# Document text
■ ■ ■ ■ ■
From partnering with a professional recruiter to identifying your top transferable skills, find out 13 of the most effective job search strategies going into the new year.

  • Contact a Professional Recruiter
  • Treat Your Job Search Like a Sales Process
  • Understand How ATS Filtering Works 
  • Promote Your Achievements, Not Your Job Description
  • Get Clear on Your Best Fit Career Path Before You Apply
  • Spend 80% of Your Time Building Relationships
  • Find the Decision Makers at Each Target Company 
  • Have a Team to Support You
  • Make Sure Your Networking Strategy Is Intentional
  • Elevate from “Job Search” to “Company Search”
  • Identify Your Top Transferable Skills
  • Delete Your Premade Resume Templates
  • Include a Robust Executive Summary Section on Your Resume

Contact a Professional Recruiter

It can be overwhelming beginning a job search, or you may already feel burnt out from looking and interviewing for several weeks. Professional recruiters at staffing agencies like Corporate Job Bank specialize in matching you with potential employers.

Recruiters have access to job openings that may not be publicly advertised, can introduce you to potential employers you may have not considered, and help you get your foot in the door for job opportunities. They provide resume and interview tips, insight into multiple career fields, in addition to negotiating salary – all with just one application.

Our seasoned team of recruiters can simplify the hiring process, guide you on where to focus your energy, and provide career services that make job searching less challenging. We have access to a network of highly rated companies in nearly every industry. The best place to begin your search is with a recruiter at Corporate Job Bank.

Treat Your Job Search Like a Sales Process

Applying to jobs online and hoping to hear back won’t cut it anymore. I recently posted a job on LinkedIn and only one candidate sent me an email. Not a single candidate sent me an audio or video note on LinkedIn. 

Consider treating the jobs you apply to as a sales process–you’re selling yourself to the company (the buyer). Find the hiring managers on LinkedIn and send them emails, audio, and video messages to help you stand out from the pack.

Matt Parkin, LinkedIn Personal Branding Coach, Mornings With Matt Consulting

Understand How ATS Filtering Works 

One of the most common mistakes I see on CVs is poorly matching your skills to the job requirements, with a lack of understanding of what the employer is looking for. This is critical, as employers commonly use Applicant Tracking Systems to filter applications. Even if an ATS is not used, you want the reviewer to pick up the phone and call you immediately. 

I encourage you to analyze the job descriptions by circling keywords and then match those to your skill sets. Then, ensure you include those keywords, explaining in context how you built those skills, backed with examples. The benefit of this is you now know what your gaps are that you can address in an interview. Remember, the CV’s job is to get a phone call for an interview.

Alice Cheng, Career Coach, Alice Cheng Coaching

Promote Your Achievements, Not Your Job Description

Your 2023 career marketing tools—resume, LinkedIn profile, job search letters, and interview responses—should highlight accomplishments. Hiring team members either know your job description or can find it in seconds online; they don’t know what you contributed to the job.

Think in terms of the problems or opportunities your organization asked you to address, the actions you took to address each opportunity, and the results you achieved.

Wow your reader or interviewer by quantifying each achievement and talking about the result first. For example, a client I worked with last week had been given the goal of handling a 100-client caseload. She achieved a 300-client caseload. Her resume and LinkedIn profile describe what she did to exceed her goal.
■ ■ ■ ■ ■
# Information supplied
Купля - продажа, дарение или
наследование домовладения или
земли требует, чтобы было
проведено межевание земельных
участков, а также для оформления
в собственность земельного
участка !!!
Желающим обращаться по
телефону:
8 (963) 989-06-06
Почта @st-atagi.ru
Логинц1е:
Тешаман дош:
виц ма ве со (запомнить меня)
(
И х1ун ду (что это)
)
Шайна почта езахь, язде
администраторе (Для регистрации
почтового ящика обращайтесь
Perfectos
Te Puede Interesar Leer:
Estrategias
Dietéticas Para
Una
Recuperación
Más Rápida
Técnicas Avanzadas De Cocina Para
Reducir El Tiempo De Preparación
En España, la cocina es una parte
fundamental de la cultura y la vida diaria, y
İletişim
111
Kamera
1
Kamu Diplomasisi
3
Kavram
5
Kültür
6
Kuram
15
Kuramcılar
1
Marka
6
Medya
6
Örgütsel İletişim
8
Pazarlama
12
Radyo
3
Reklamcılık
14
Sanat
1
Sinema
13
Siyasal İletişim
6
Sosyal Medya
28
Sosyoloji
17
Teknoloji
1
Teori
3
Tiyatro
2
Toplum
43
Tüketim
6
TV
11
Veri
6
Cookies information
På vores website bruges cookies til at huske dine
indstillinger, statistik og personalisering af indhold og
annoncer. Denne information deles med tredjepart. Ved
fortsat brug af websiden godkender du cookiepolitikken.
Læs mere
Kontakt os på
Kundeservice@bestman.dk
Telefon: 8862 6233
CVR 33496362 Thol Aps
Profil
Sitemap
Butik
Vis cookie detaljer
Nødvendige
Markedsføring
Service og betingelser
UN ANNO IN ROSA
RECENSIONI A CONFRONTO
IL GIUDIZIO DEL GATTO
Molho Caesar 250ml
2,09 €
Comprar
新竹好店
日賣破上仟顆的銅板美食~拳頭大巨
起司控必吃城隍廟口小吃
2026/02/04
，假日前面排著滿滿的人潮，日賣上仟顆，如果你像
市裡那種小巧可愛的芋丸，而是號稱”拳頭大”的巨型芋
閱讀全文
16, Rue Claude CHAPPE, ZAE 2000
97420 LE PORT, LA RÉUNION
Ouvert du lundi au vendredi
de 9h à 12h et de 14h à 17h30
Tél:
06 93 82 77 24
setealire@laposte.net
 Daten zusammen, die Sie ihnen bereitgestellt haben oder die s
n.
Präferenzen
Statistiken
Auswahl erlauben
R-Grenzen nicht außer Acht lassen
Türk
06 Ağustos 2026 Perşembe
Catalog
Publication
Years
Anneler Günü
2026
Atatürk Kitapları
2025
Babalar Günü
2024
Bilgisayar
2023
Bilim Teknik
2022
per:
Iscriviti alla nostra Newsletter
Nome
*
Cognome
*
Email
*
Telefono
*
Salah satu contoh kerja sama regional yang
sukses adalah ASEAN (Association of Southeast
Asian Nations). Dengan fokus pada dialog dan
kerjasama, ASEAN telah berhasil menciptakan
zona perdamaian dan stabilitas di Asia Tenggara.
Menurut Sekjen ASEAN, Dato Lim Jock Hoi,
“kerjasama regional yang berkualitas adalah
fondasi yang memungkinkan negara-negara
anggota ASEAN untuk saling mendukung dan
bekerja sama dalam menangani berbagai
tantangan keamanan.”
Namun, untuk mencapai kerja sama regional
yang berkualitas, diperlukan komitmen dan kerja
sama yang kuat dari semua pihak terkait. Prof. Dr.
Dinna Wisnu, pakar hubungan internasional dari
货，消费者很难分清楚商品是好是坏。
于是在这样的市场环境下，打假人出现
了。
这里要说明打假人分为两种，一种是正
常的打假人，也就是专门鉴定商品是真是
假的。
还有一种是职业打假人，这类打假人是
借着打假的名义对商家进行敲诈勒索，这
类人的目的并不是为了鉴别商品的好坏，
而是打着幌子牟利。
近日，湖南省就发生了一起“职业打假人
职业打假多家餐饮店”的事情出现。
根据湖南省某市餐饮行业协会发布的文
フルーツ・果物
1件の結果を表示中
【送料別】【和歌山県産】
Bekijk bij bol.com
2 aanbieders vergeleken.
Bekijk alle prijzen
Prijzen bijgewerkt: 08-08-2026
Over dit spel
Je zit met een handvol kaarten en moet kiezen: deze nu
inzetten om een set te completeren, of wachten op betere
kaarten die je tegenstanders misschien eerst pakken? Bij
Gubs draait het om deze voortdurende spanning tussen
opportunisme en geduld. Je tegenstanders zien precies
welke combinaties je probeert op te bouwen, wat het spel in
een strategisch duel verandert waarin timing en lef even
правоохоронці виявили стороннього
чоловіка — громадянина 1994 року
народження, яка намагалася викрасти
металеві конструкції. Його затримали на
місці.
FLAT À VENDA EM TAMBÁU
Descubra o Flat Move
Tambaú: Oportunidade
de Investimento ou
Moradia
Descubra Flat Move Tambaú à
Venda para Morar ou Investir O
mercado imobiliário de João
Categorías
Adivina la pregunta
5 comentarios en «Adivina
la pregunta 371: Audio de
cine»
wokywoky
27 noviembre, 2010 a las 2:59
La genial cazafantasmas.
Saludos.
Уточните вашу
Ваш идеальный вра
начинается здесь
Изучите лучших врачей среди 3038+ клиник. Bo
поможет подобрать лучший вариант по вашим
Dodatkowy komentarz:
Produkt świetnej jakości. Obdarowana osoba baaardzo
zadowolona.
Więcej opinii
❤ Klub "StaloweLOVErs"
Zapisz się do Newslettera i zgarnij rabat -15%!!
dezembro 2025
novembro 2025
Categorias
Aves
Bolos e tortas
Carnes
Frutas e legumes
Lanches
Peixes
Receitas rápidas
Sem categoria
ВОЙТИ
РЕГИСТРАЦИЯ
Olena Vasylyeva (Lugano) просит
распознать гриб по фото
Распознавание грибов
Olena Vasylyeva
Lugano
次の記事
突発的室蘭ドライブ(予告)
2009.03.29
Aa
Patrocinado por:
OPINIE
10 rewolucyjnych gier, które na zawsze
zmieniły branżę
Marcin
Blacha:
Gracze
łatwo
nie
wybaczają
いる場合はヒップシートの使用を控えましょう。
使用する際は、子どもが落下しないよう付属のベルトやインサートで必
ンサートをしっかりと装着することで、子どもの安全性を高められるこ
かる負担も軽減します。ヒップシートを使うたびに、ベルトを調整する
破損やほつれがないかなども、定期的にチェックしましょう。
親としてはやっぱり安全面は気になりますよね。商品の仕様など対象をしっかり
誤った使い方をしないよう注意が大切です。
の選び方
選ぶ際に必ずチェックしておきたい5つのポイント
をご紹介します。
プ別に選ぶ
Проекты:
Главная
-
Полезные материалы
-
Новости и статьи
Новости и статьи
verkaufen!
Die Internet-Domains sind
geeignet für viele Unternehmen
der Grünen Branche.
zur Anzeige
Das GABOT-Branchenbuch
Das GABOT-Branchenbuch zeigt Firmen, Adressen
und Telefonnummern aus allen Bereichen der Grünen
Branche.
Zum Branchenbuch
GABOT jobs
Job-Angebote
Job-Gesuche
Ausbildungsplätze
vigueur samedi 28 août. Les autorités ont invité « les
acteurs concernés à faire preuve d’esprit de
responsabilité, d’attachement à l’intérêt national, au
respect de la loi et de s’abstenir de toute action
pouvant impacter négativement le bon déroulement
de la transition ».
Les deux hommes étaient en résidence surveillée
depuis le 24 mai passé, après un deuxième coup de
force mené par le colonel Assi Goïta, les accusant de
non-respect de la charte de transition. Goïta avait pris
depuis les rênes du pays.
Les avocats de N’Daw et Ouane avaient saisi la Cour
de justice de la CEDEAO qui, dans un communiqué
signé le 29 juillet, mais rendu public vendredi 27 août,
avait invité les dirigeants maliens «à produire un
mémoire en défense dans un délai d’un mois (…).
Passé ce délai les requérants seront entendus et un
■ ■ ■ ■ ■
# What the exercise asks
In the job search strategies article, what caseload did the client described under "Promote Your Achievements, Not Your Job Description" achieve against her goal of 100 clients?

# Worked solution
She achieved a 300-client caseload.